Wipro Q4 net up 38%; announces ₹10,500 crore buyback programme
IT services giant Wipro on April 16 said its net profit increased by 38.4%to ₹2,493.9 crore in the March 2019 quarter, and announced a ₹10,500 crore buyback programme.
The Bengaluru-based company had posted a net profit of ₹1,800.8 crore in the January-March 2018 period, Wipro CEO and executive ddirector Abidali Z Neemuchwala told reporters here.
Its revenue from operations — under IND AS accounting norms — grew 8.9%to ₹15,006.3 crore in the period under review from ₹13,768.6 crore in the year-ago period, he said.
“We have built a strong foundation for growth on the back of healthy order book and continued investments in big bet areas of digital, cyber security, engineering services and cloud. Our customers find these investments relevant as part of their digital transformation and IT Operations landscape modernisation, enabling us to win in the market,” he said.
The Wipro board, Neemuchwala said, had approved a ₹10,500 crore buyback plan under which it will acquire up to 32.3 crore shares at ₹325 apiece.
This is Wipro’s second buyback programme in about 15 months and the third since 2016.
It had undertaken a ₹2,500 crore programme in 2016, and another ₹11,000 crore buyback offer in November-December 2017.
Also read: Infosys Q4 net profit up 10.5% to touch ₹4,078 crore
The buyback was proposed to be made from the existing shareholders of the company through a tender offer route in accordance with the provisions, the CEO said.
As on March 31, 2019, promoters held 73.85% shares, while 6.49% was held by Indian financial institutions, banks and mutual funds. Foreign holding was at 11.74%, and that of Indian public, corporates and others at 7.92%.
The proposal is subject to approval of shareholders by way of a special resolution through a postal ballot.
The process, timelines and other requisite details with regard to the postal ballot will be communicated in due course, Wipro said.
On the company’s outlook, Neemuchwala said Q1 was seasonally a weak quarter for it, which is reflected in its guidance.
The outlook also factors completion of certain large programmes and delayed start of fresh projects, he said.
Hence, Wipro was confident that its growth trajectory will improve from Q2 on back of strong order book and healthy pipeline, Neemuchwala said.
Besides, the company was seeing continued momentum in BFSI, Consumer Business Unit and Energy Natural Resources and Utilities on a YoY basis in FY20.
He also said the company sees an uptick in growth rates of communications and tech business unit this year, while health and manufacturing are likely to remain choppy, especially in the first half.
“The demand environment in the global markets is stable and Wipro sees abundant opportunities in newer areas of digital and cloud,” he said.

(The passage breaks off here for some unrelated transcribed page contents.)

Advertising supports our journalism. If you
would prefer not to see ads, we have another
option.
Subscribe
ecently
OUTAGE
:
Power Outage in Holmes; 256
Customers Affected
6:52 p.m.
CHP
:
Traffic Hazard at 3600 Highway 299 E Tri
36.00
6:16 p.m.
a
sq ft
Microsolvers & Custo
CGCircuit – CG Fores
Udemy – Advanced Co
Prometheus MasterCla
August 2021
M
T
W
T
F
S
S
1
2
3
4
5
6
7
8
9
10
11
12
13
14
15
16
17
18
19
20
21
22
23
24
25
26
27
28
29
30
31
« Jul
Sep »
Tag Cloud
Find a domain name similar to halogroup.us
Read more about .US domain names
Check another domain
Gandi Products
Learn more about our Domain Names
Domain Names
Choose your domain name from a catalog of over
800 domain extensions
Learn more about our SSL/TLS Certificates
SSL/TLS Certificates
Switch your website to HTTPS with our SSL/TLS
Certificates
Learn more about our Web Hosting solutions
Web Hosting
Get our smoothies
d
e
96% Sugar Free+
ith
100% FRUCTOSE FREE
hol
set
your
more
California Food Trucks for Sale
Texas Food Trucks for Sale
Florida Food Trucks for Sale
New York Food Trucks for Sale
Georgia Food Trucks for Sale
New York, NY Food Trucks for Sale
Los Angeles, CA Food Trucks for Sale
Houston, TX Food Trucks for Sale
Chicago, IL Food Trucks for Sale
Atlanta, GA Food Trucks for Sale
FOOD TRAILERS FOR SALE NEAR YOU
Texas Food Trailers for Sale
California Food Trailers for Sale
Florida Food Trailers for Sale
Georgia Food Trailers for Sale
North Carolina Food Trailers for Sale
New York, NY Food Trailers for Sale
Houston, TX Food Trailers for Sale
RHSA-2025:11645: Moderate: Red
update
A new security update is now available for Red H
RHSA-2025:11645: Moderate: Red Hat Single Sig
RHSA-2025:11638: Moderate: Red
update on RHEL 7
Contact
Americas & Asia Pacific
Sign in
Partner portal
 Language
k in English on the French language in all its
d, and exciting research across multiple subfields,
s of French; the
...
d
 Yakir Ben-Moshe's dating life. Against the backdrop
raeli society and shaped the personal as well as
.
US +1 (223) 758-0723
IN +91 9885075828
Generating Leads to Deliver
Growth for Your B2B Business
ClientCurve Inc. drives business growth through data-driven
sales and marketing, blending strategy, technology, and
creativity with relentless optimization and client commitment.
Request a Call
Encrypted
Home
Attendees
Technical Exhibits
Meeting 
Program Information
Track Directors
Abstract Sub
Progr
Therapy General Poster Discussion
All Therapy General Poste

Neemuchwala said the company’s revenues in Q4 grew by 1.4% in reported terms and 1.0% in constant currency terms, at the mid-point of its guidance range.
On a full year basis, it grew 5.4% in constant currency terms, he said adding through the year, the company had built on the momentum with YoY growth improving consistently each quarter.
Neemuchwala also said the company’s rigor in execution and focus on improved quality of revenues had resulted in operating margins expansion of 1.8% for the full year.
The operating metrics have shown consistent improvement with utilisation being at its highest, improved offshoring, higher percentage of work done by BOTS and moderation in its attrition rates, he said.
On strategic themes, Neemuchwala said Wipro’s digital revenue continues to see a strong growth as it grew 6.4% sequentially and now contributes 34.8% of its revenues.
He also said for the year, digital grew by 32.2% YoY.
On client mining, Neemuchwala said in Q4, the company’s top 10 customers continued to post a strong performance and added three new clients in USD 75 million plus revenue bucket.
On a full year basis, the company’s top 10 clients have grown by 9.6% in reported terms on YoY basis while its Net Promoter Score (NPS) improved by 510 basis points, he said.
Referring to automation, Neemuchwala said the company has deployed Wipro HOLMESTM in over 350 clients and the work done by BOTS in fixed price projects has improved from 6.7% in Q3 to 11.3% in Q4. Its fixed price mix has improved to 60%.
Neemuchwala said the company has significantly moved up the localisation ratios in all its major markets like US, UK, Australia, Canada, Singapore, Africa and the Middle East.
In the US, the company has reached new high of 64% up from 62.6% last quarter, he added.
He further said campus hiring from universities was playing a critical role across geographies along with training programmes, specially designed to get the university graduates move successfully into customer projects.